In recent years we have developed trialogues, which involve the human interacting with two agents, typically a student agent and a tutor agent in 3-party conversations (Graesser et al. 2014; Graesser et al. 2015a, b; Millis et al. 2011). Two agents add considerable benefits theoretically because the two agents can model successful conversational interactions, such as asking good questions and receiving good answers (Gholson et al., 2009) or staging arguments that create cognitive disequilibrium, productive confusion, and deeper learning (D’Mello et al. 2014; Lehman et al. 2013). The trialogues can help rectify some of the problems previously discussed on AutoTutor dialogues. For example, when the human’s answer is incomplete, the student agent can fill in the missing words and articulate a more complete answer; this not only models good answers but also circumvents any negative short feedback to the human.

Graesser et al. (2015b) identified seven trialogue designs that can be used in learning environments.

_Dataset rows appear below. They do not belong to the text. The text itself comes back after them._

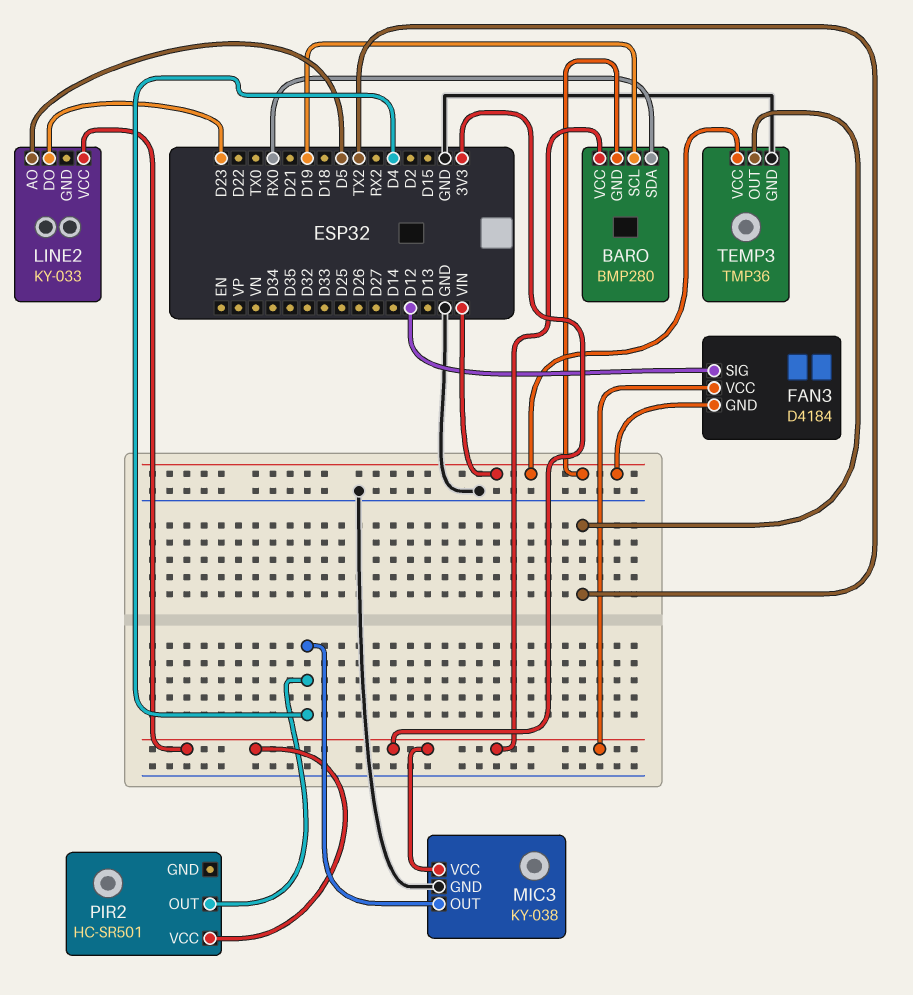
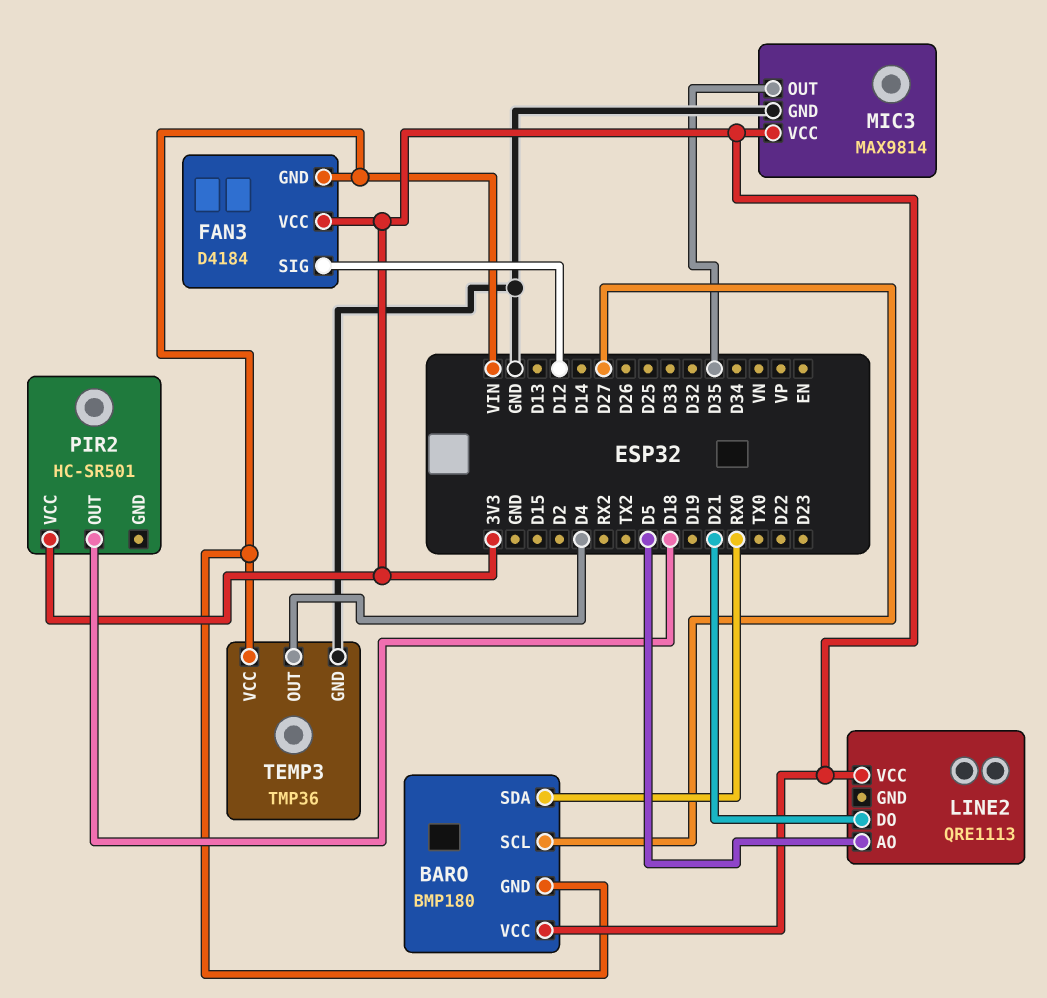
BARO: BMP280 -> BMP180
BARO pin SCL: D19 -> D27
LINE2: KY-033 -> QRE1113
LINE2 pin DO: D23 -> D21
MIC3: KY-038 -> MAX9814
MIC3 pin OUT: D4 -> D35
PIR2 pin OUT: D4 -> D18
TEMP3 pin OUT: TX2 -> D4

The two agents in each design can take on different roles, but typically one is a tutor and the other a student peer.

  1. (1)

    Vicarious learning with human observer. Two agents interact and model ideal behavior, answers to questions, or reasoning.

  2. (2)

    Vicarious learning with limited human participation. The same as #1 except that the agents occasionally turn to the human and ask a prompt question, with a yes/no or single-word answer.

  3. (3)

    Tutor agent interacting with human and student agent. There is a tutorial dialogue with the human, but the student agent periodically contributes and receives feedback.

  4. (4)

    Expert agent staging a competition between the human and a peer agent. There is a competitive game between the human and peer agent, with the expert agent organizing the event.

  5. (5)

    Human teaches/helps a student agent with facilitation from the tutor agent. As the human tries to help the peer agent, the tutor agent rescues a problematic situation.

  6. (6)

    Human interacts with two peer agents that vary in proficiency. The peer agents can vary in knowledge and skills.

  7. (7)

    Human interacts with two agents expressing contradictions, arguments, or different views. The discrepancies between agents stimulate cognitive disagreement, confusion, and potentially deeper learning.

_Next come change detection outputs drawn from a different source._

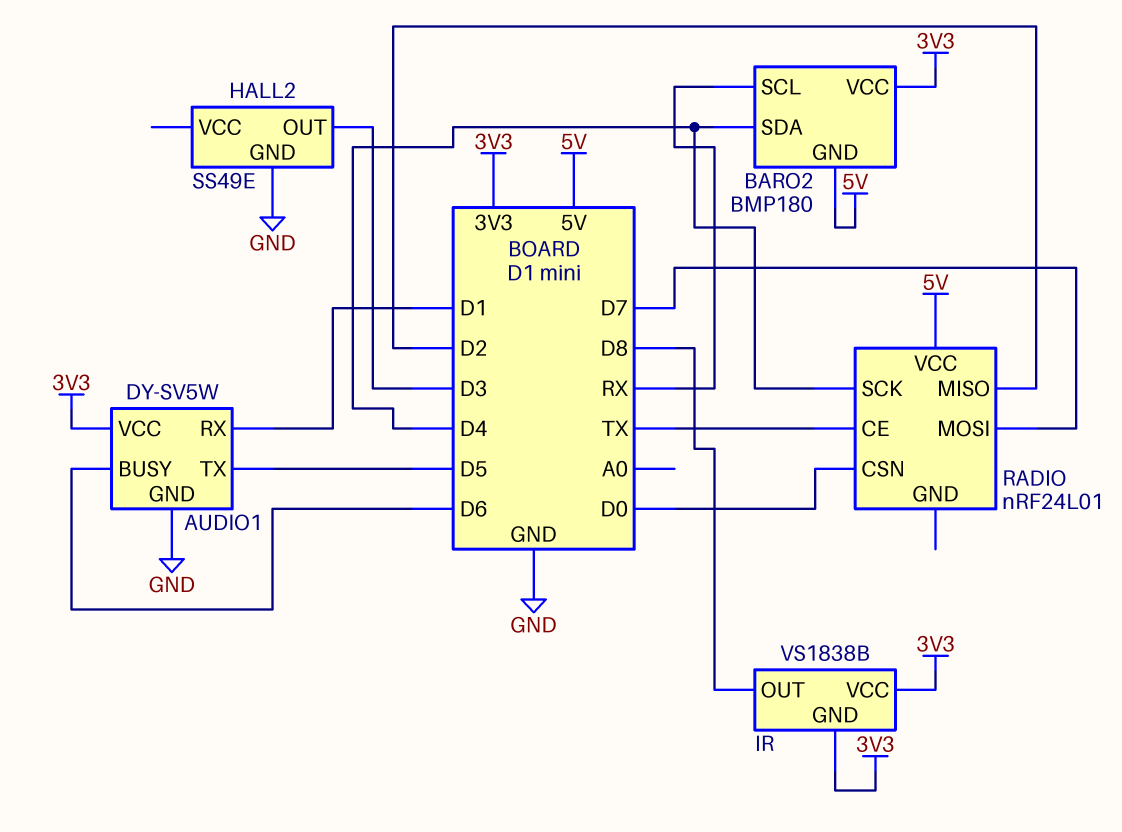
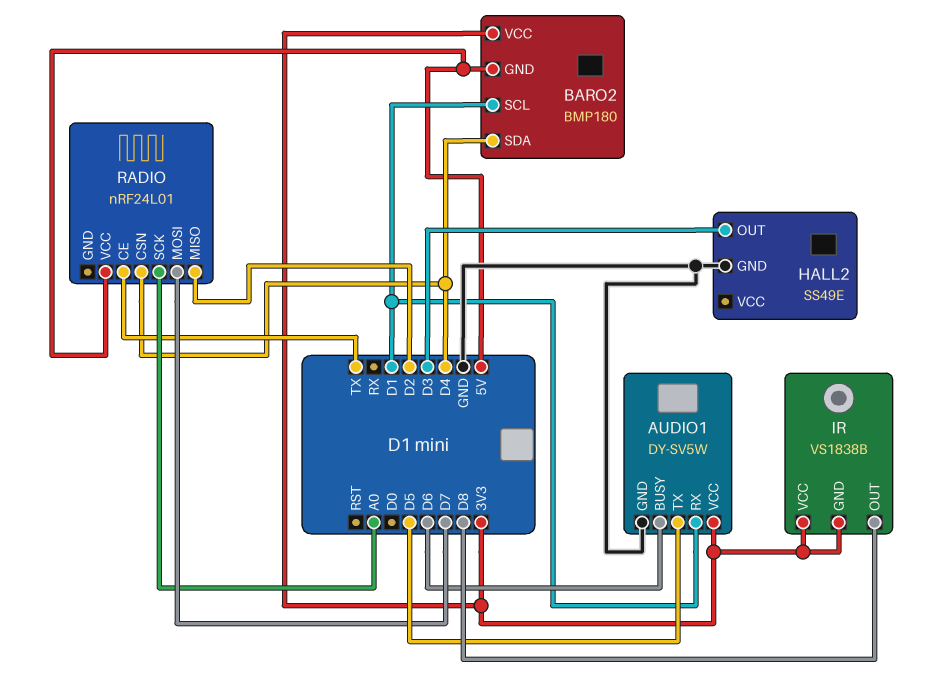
BARO2 pin SCL: RX -> D1
RADIO pin CSN: D0 -> D4
RADIO pin SCK: D4 -> A0

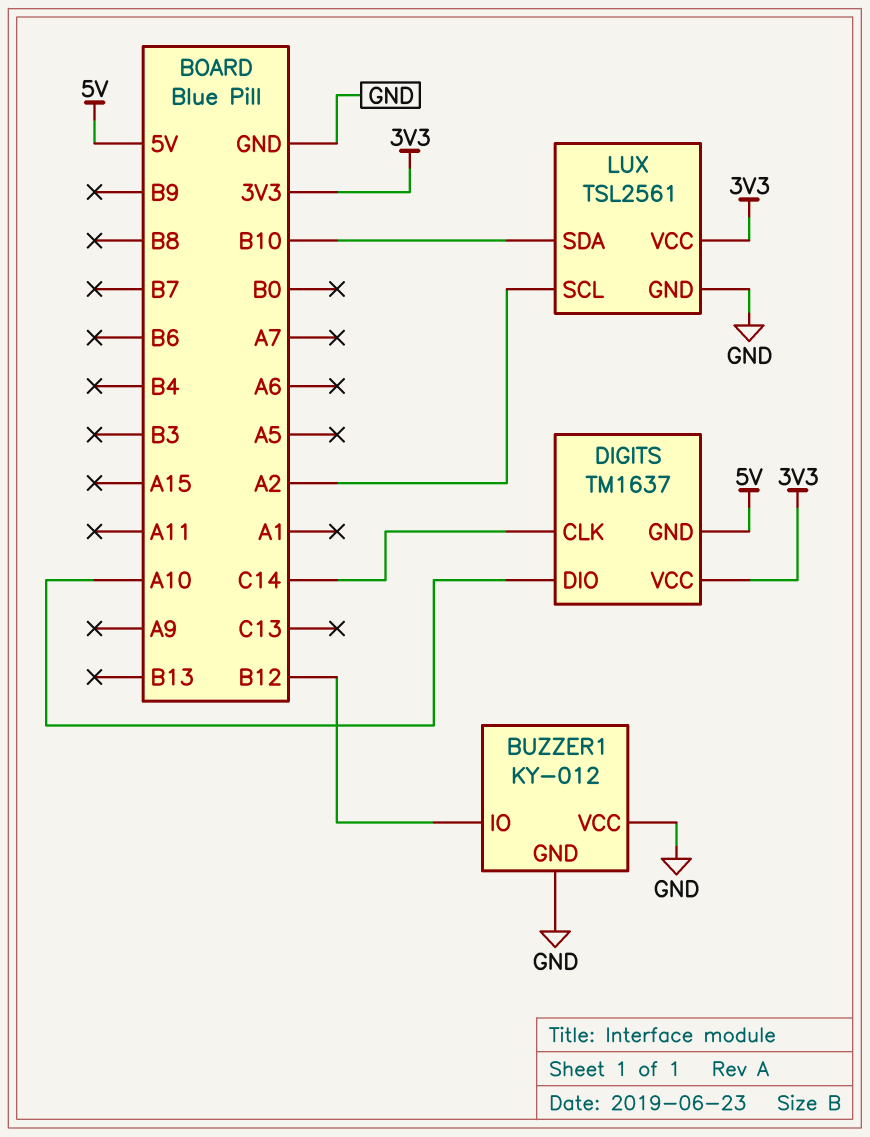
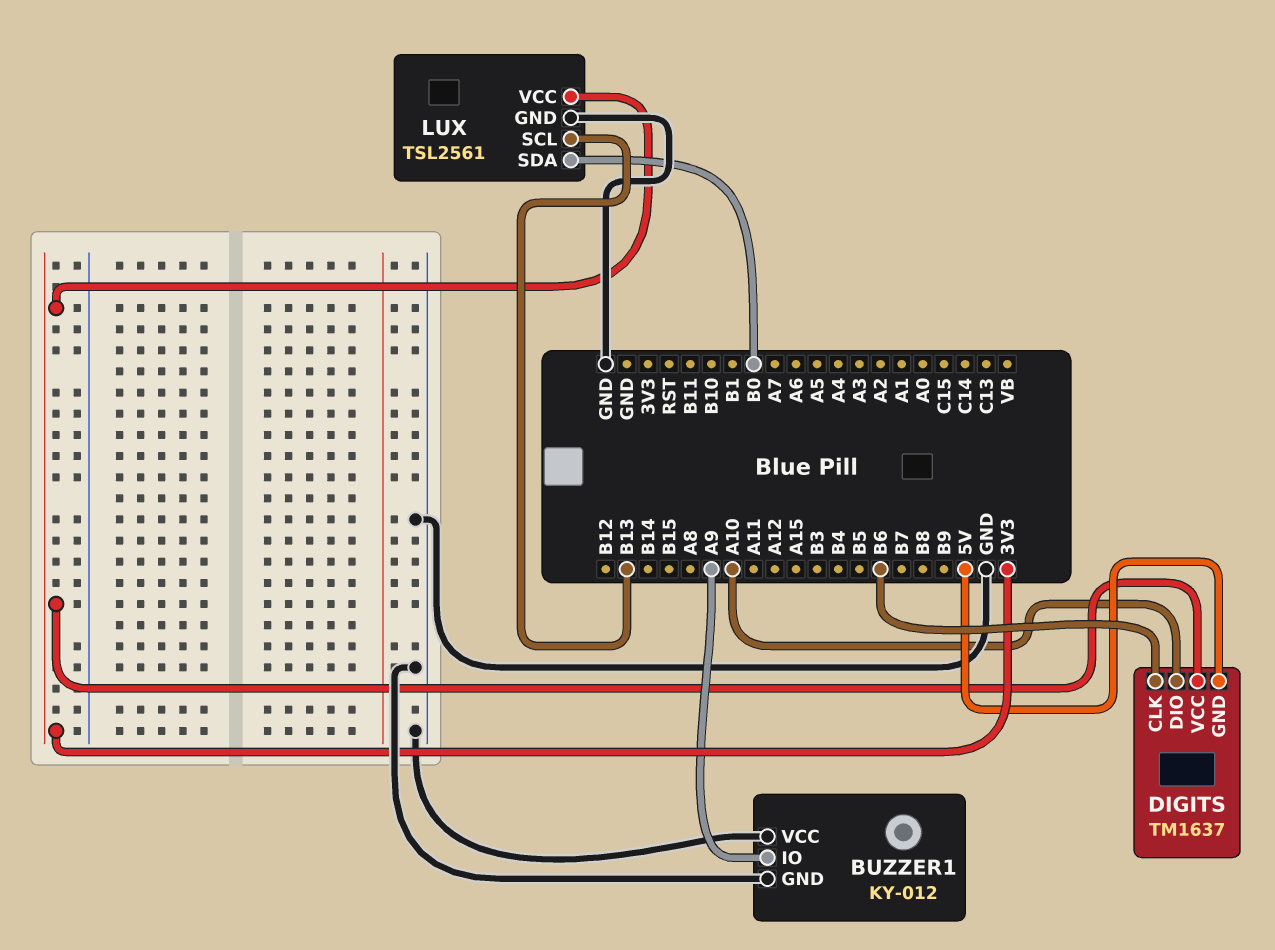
BUZZER1 pin IO: B12 -> A9
DIGITS pin CLK: C14 -> B6
LUX pin SCL: A2 -> B13
LUX pin SDA: B10 -> B0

Our current hypothesis is that these seven trialogue designs should be adaptively administered, depending on the student’s knowledge and other psychological attributes. The vicarious learning designs (1 and 2) are appropriate for learners with limited knowledge, skills, and actions, whereas designs 5 and 7 are suited to the more capable students attempting to achieve deeper knowledge. Design 4 is motivating for learners by virtue of the game competition. Research needs to be conducted to assess empirically the conditions under which different trialogue designs facilitate learning and motivation.

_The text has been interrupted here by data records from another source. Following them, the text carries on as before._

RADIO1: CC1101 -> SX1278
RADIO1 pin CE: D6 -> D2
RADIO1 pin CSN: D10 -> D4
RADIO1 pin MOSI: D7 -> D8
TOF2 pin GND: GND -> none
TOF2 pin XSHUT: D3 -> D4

Trialogues have been routinely incorporated in our recent AutoTutor applications. Scientific reasoning is the focus in an instructional game called Operation ARIES! (Millis et al. 2011), which was subsequently commercialized by Pearson Education as Operation ARA (Halpern et al. 2012). ARIES is an acronym for Acquiring Research Investigative and Evaluative Skills whereas ARA is an acronym for Acquiring Research Acumen. Agent trialogues are currently being developed in computer interventions to train comprehension strategies for adults with reading difficulties in the Center for the Study of Adult Literacy (CSAL, http://csal.gsu.edu/content/homepage). Interestingly, some trialogue designs have always been used in McNamara’s iSTART trainer for reading comprehension (McNamara et al. 2006). ETS is currently using trialogues for assessment and is licensing our ASAT and ACE facilities for that purpose (Zapata-Rivera et al. 2015).

It is of course possible to build systems with more than two agents and more than one human. One can imagine communities of humans and cyber agents interacting in varying numbers. The cyber agents will need conversation mechanisms that are adaptive and flexible in a similar vein as AutoTutor dialogues and trialogues. At that point we enter the arenas of collaborative problem solving (Fiore et al. 2010; Graesser et al. 2015a) and computer supported collaborative learning (Dillenbourg 1999; Rosé et al., 2008). These are two areas on our horizon during the next decade.